At Sunrise, J'hyla, of Jamaica, Queens, can wear with ease her black bandana with white smiley faces knowing she is not alone. There are other kids at Sunrise who also want to cover lost hair, surgical scars or shunts.


Bonding and care

"It was a positive," said J'hyla's mom, Judy Sargent, "to have her going to camp with children who are sick like her."

Sunrise offers bus transportation to and from four hospitals - Schneider, Winthrop-University Hospital in Mineola, Memorial Sloan-Kettering in Manhattan and The Children's Hospital at Montefiore in the Bronx.

"I think it's good for her to bond with children and take the bus," Sargent said. "At work, I don't have to worry."

Sunrise tries to minimize worrying for the campers, too.

"Our goal is to help them have fun," said camp director Michele Vernon. "We want to recraft and redraft their memories of childhood."

Campers ranging in age from 3 1/2 to 17 enjoy activities from swimming to dance to mini-golf - spread across 40 acres. Unlike a regular camp, however, Sunrise has a soap-and-sink station for campers by each recreational area. Contact sports are not allowed, and the camp has a gazebo where campers can get away for some personal quiet time.

"We want to have a protected, safe, happy environment where medical needs are taken care of," Vernon said.

Sunrise executive director Arnie Preminger said the day camp is the first of its kind on the East Coast. Preminger, executive vice president of the Barry and Florence Friedberg Jewish Community Center, which runs seven other camps around Long Island, created Sunrise when he noticed a lack of daily summer activities for children with cancer.

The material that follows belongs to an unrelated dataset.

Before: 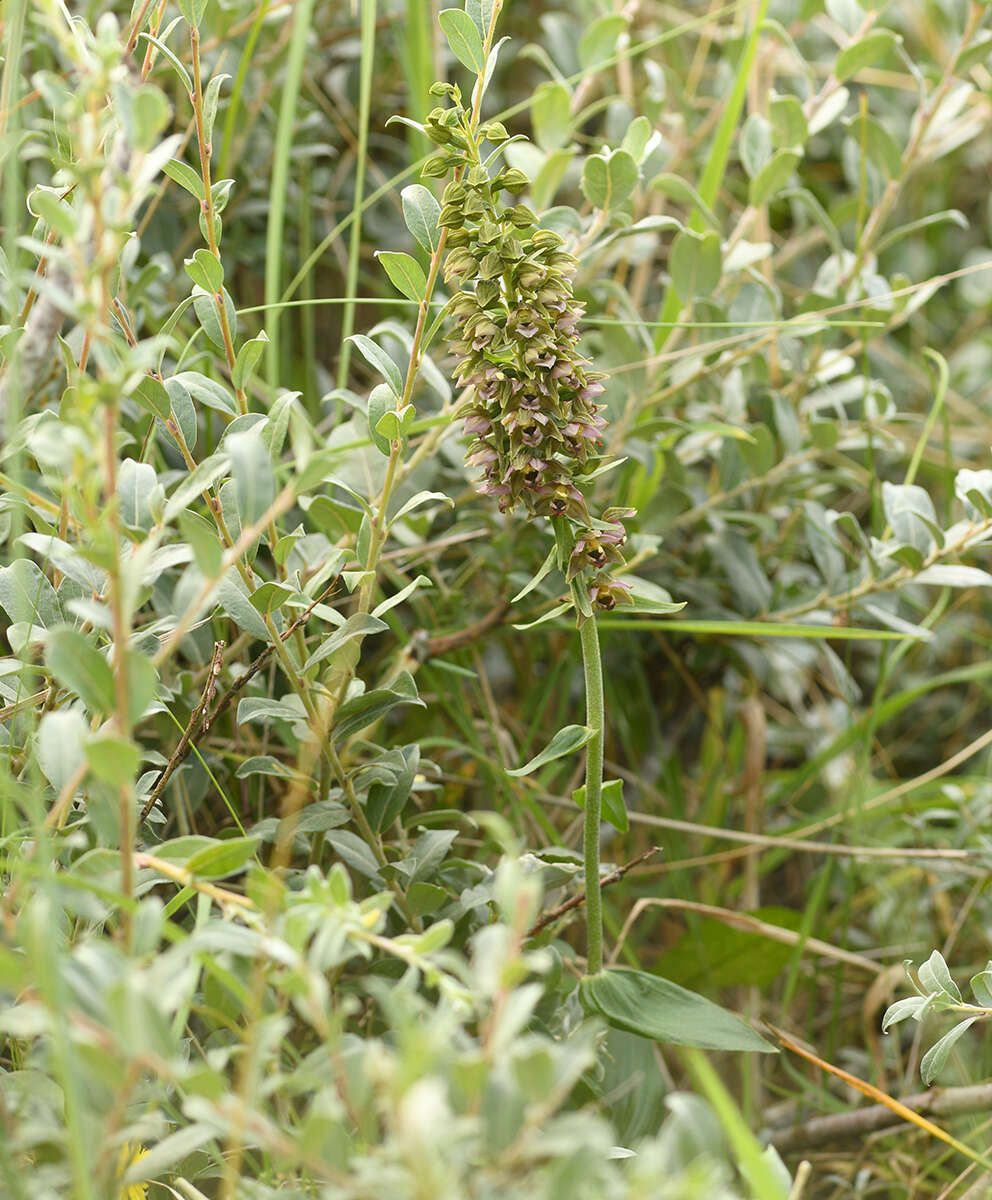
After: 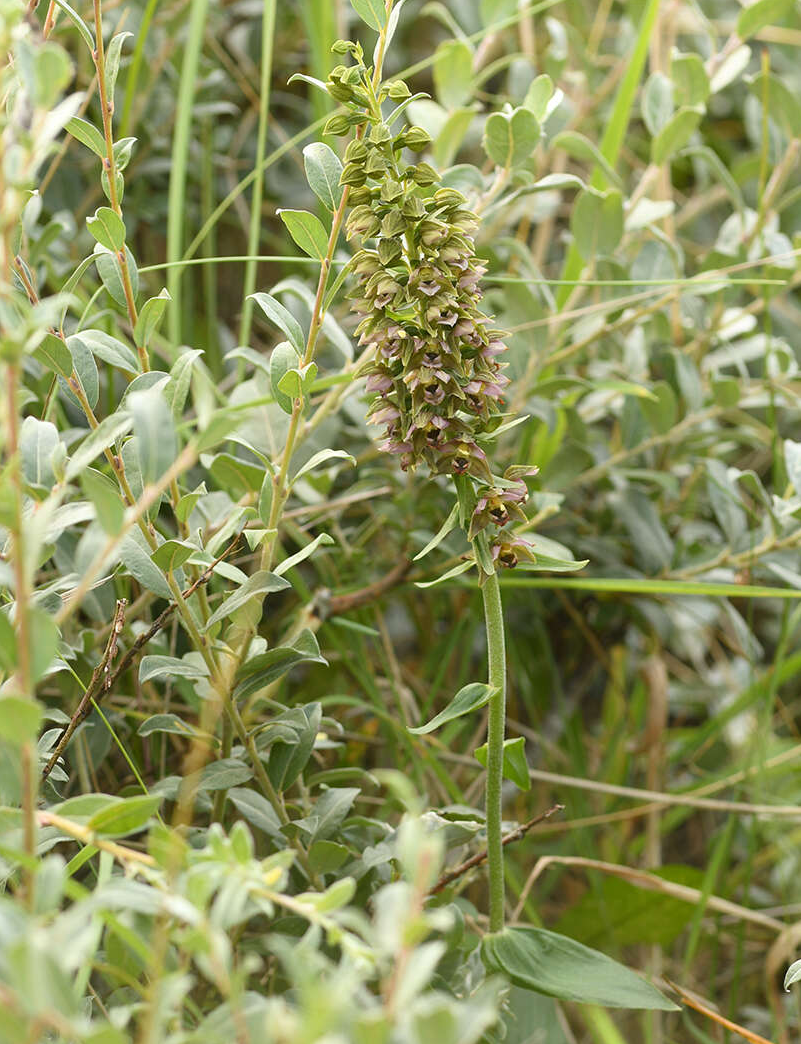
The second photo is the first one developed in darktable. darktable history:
crop: left 9.944%, top 3.519%, right 9.296%, bottom 9.445%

Day camp allows parents to reach children having medical difficulties more quickly than if their children were at a far-off sleepaway camp, and allows children to have fun in the midst of treatment.

"I started looking at day camps, and I didn't find any," Preminger said. "All of the camps - there's about 60 to 100 - were sleepaways."

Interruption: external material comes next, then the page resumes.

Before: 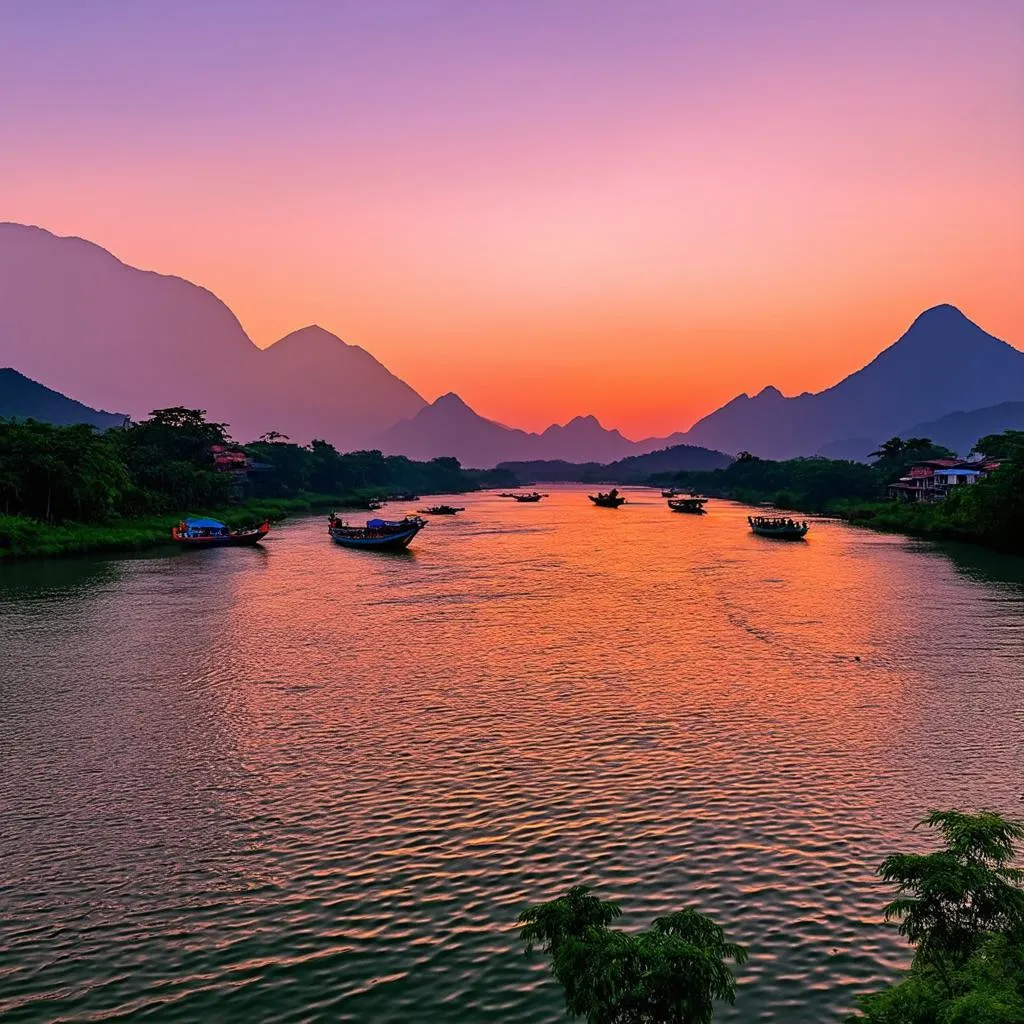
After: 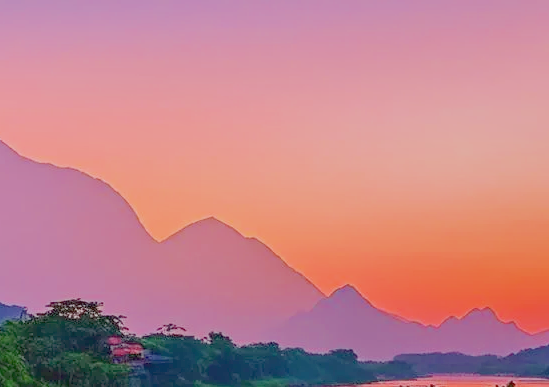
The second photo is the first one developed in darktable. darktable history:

The 40-member staff - many volunteers, all wearing head coverings as a symbol of solidarity - were trained to deal with the physical and emotional effects of cancer.


Giving back

Emily Harris knows the importance of an understanding staff. Harris, 17, of West Hempstead, attended a sleepaway camp for children with cancer after being diagnosed at age 5 with neuroblastoma, a cancer that forms in nerve tissue or the spinal cord.

Now cancer-free, Harris joined the Sunrise staff as a junior counselor.

"It sounded really good; I could give back," she said. "It's a really good opportunity to help kids just like me."

Campers seem to sense that in Harris. During one recent swim time, Harris splashed in the pool with Samantha and Amanda Perrone of Deer Park.

"This is a great camp," said Samantha, 8, who was diagnosed with acute lymphoblastic leukemia at age 2 1/2.

Although her sister, Amanda, 5, doesn't have cancer, Sunrise welcomes siblings because they, too, often feel the emotional devastation of cancer.

"When I'm swimming, I get to see her, when I'm at lunch I get to see her," Amanda said of Samantha. "I do fun things. I go in the clubhouse, or sometimes I just talk to the counselors."

Prior to signing up, the girls' mother, Karen, was leery.

"At first, I almost threw the literature out because all the camps I heard of before were all sleepaway camps, and we were not ready," she said. "It piqued my interest. It's the first day camp."

The fact that the camp was free also intrigued Perrone, who struggles to pay high hospital bills. Samantha's three years of treatment cost the family $65,000 out of pocket.

"It's hard to say to a kid because [we] paid the hospital, you can't go to camp," she said. "This camp is a lifesaver."

Tony Sahadeo of Far Rockaway has seen the difference the camp has made in the day-to-day life of his son Suraj, 7, who was diagnosed with a brain tumor in March.

"We need an organization like this to show other kids you're not alone, and there's help out there," Tony said.

That was evident as J'hyla joined a line of campers giggling as they threw rubber chickens in a bucket as part of the camp's Wacky 'n' Wild Challenge. Others tossed pies in counselors' faces.

"The bottom line is everybody is not equipped to help with sick children," said Sargent, J'hyla's mother. "It's a comfort that they're willing to deal with it and can deal with it."